Text excerpt:

★ ★ ★ ★ ★ ★ ★

BUILDing Design Skills and Connections as part of Camp Yale

Departments: Computer Science

Design workshops, building exercises, visiting alumni in New York City, and software coding are just some of the activities incoming first-year students experienced as part of BUILD, a new, SEAS-specific pilot program created as part of Camp Yale.

Camp Yale Programs provide unique experiences and an early sense of belonging to incoming students by providing connections to new classmates and upper-level students, the university, and the surrounding communities. In addition to BUILD, other Camp Yale Programs focused on learning and service, backpacking trips, campus culture connections, and more.

Hosted jointly by the Yale School of Engineering & Applied Science’s Center for Engineering Innovation and Design (CEID) and Department of Computer Science (CS), BUILD’s goal was to engage students in a series of fun, collaborative projects to build touchable objects, virtual computer programs, and friendships over a four-day period.

The first two days of BUILD took place in the CEID where the cohort of 20 students became familiar with the use of hardware build tools including the CEID’s 3D printers, laser cutter, and micro-controllers. Soon after, the students put their knowledge to practice in a workshop where they utilized the build tools to create a wall planter. Additional activities included an abstract painting workshop where the students learned the fundamentals of fluid mechanics and the materials of art in addition to an engine workshop where participants learned its machinations and how to dismantle and reassemble the device.

The second half of BUILD started with a tour of New York City and visits with CS alumni at three organizations – SecurityScorecard, Simons Foundation, and Google – all chosen to represent diverse industrial segments. SecurityScorecard is a startup focused on security such as digital forensics, the Flatiron Institute of Simons Foundation is a non-profit that builds software for advanced science research, and Google is worldwide commercial software company. For each organization the students toured the facilities and interacted with alumni and software engineers to discuss how they build and implement software.

The tours were successful in highlighting the various career paths and engagement of the Yale CS alumni, said Zhong Shao, the Thomas L. Kempner Professor and Chair of Computer Science.

“We are so fortunate to have an alumni base that is not only active and successful in industry, but also maintain deep connections and interest in the department long after graduation,” Shao sad.

The final day of BUILD provided programming challenges to the campers as they spent the day building software for different applications including synthesizing sound effects and music, creating unique graphs with data visualization, and creating a version of the Flappy Bird game using the coding platform, Scratch.

At the conclusion of BUILD, students not only “built” materials, but they also “built” relationships and connections that will last long beyond their college tenure.

“BUILD was an incredible success because it brought students to campus and allowed them to experience – in a real way, with others – why they came to Yale,” said Vincent Wilczynski, deputy dean of the School of Engineering & Applied Science and James S. Tyler Director of the CEID. “In essence, it gave them a chance to practice engineering and computer science even before the very first day they stepped into the classroom.”

★ ★ ★ ★ ★ ★ ★

In the BUILD article, how many students made up the group that spent the first two days in the CEID? You won't need the entries that come after the BUILD article.

★ ★ ★ ★ ★ ★ ★

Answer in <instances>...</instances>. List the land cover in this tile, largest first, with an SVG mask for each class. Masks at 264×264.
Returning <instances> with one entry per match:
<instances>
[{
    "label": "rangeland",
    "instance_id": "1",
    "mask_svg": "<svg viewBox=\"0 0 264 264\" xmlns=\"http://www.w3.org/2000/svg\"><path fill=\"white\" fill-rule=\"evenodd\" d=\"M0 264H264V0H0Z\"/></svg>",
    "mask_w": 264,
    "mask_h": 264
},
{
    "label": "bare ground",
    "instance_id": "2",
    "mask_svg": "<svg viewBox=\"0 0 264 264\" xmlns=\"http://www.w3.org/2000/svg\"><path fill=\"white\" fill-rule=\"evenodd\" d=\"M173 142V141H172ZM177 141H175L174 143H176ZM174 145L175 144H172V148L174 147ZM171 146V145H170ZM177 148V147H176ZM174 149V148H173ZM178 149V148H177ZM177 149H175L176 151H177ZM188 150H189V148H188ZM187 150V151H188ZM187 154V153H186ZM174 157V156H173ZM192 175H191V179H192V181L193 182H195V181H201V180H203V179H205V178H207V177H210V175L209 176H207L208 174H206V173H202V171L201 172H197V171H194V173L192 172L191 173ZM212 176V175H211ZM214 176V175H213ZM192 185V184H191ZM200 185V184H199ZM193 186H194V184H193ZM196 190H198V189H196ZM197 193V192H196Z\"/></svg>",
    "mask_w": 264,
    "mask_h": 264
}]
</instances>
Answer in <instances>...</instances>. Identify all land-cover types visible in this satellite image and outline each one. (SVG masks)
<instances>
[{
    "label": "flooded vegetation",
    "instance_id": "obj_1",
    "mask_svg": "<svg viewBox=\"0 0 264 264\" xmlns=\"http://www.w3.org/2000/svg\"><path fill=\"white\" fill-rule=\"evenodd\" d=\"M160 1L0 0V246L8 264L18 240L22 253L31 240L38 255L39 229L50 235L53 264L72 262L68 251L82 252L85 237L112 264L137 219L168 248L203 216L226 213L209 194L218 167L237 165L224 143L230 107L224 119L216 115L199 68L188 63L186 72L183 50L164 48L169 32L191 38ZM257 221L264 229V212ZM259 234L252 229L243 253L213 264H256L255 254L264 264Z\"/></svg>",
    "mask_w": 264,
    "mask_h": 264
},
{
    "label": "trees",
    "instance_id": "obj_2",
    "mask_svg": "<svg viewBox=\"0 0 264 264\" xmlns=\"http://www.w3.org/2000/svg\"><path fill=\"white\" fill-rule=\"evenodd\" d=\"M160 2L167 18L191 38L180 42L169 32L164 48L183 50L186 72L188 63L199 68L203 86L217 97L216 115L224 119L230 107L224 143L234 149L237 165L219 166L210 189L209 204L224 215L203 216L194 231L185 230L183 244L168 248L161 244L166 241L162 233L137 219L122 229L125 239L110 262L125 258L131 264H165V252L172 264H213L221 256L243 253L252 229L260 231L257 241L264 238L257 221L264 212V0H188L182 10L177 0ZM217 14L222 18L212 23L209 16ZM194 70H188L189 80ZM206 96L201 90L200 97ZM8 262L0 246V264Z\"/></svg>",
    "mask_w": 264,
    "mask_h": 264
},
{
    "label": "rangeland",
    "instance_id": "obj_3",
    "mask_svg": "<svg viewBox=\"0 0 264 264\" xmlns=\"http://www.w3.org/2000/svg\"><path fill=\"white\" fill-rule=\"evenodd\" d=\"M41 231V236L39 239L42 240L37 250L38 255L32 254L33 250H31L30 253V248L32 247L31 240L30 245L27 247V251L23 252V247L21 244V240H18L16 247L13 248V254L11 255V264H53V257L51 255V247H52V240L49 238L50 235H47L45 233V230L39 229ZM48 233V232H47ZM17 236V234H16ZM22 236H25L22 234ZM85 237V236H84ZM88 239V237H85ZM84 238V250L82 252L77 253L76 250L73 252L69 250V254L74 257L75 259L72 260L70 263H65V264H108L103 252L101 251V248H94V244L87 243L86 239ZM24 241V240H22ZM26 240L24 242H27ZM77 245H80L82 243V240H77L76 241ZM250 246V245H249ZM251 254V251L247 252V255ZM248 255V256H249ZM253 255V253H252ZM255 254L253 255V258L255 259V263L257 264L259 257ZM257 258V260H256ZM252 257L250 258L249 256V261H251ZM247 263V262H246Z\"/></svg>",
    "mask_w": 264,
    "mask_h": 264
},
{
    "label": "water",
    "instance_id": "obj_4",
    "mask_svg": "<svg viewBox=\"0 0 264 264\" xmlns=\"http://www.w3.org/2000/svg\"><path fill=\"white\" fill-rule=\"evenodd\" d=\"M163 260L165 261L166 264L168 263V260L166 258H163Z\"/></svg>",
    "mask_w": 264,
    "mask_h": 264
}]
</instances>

★ ★ ★ ★ ★ ★ ★

Response to this exercise: 20 students.